Colorado Rep. Joe Neguse (D) on Tuesday introduced bipartisan, bicameral legislation that aims to both increase the salaries of federal wildland fighters and bolster wildfire preparedness.
The Wildland Firefighter Paycheck Protection Act would seek to augment recruitment efforts, strengthen worker retention and improve employee well-being in a high-risk profession.
But if the bill fails to pass within the coming weeks, these essential workers could end up swapping raises for significant pay-cuts.

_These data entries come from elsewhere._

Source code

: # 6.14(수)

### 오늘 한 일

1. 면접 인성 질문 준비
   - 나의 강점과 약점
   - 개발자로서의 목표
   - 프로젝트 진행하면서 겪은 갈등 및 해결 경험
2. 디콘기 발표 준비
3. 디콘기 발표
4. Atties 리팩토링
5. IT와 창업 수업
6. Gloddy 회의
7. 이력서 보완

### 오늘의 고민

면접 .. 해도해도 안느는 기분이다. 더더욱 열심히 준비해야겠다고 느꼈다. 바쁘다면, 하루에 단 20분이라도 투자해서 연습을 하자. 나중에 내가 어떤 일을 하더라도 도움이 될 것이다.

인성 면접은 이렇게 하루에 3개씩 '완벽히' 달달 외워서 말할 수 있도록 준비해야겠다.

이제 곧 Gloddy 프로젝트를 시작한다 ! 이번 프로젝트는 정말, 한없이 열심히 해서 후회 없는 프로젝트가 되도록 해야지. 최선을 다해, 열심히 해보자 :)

“If the provisions within this law do not pass by September 30, federal wildland firefighters will endure a pay cliff of a 50 percent cut to their base pay, up to $20,000,” Randy Erwin, president of the National Federation of Federal Employees warned in a statement on Tuesday.
“If this happens, a mass exodus of highly specialized firefighters will begin that may be impossible to stop,” Erwin said.
Wildland firefighter salaries are now under threat because the wage hikes they received through the 2022 bipartisan infrastructure law are set to expire at the end of September.
“Our federal wildland firefighters are on the frontlines of every wildfire in our country. They are irreplaceable,” Neguse said in a statement.
“It is simply unacceptable and inexcusable for Congress to not immediately renew these provisions,” he added.
The Colorado congressman introduced the bill alongside Reps. Gerry Connolly (D-Va.), Brian Fitzpatrick (R-Pa.), Katie Porter (D-Calif.), Josh Harder (D-Calif.), Scott Franklin (R-Fla) and Lori Chavez-DeRemer (R-Ore.).
Describing wildland firefighters as “our primary line of defense against wildfires,” Fitzpatrick stressed the importance of ensuring that these workers can keep their “critical pay increase.”
Connolly, meanwhile, declared a congressional “responsibility to provide them with fair compensation and fix this looming issue expeditiously.”
The bill’s introduction in the House follows similar action in the Senate last month, in which Sen. Kyrsten Sinema (I-Ariz.) put forward the same legislation. The Senate version was co-sponsored by Sens. John Barrasso (R-Wyo.), Joe Manchin (D-W.Va.), Steve Daines (R-Mont.), Alex Padilla (D-Calif.) and Jon Tester (D-Mont.).
Neguse has long been pushing for the passage of what’s become known as “Tim’s Act” — a comprehensive firefighter pay and benefits bill named for Tim Hart, a smokejumper who died while battling the Eicks Fire blaze in New Mexico in May 2021.
Portions of Tim’s Act were enacted in the bipartisan infrastructure law, which created a new classification series for wildland firefighters and offered mental health services, in addition to the temporary wage hikes.
The Wildland Firefighter Paycheck Protection Act would permanently increase federal firefighter pay while opening the door to additional pay and benefit improvements that were part of Tim’s Act, according to Neguse’s office.
“While the Wildland Firefighter Paycheck Protection Act is an important starting point, it cannot be the finish line,” the congressman said.
“We need to pass this legislation to ensure our federal firefighters are fairly paid, but our work is not over,” he added.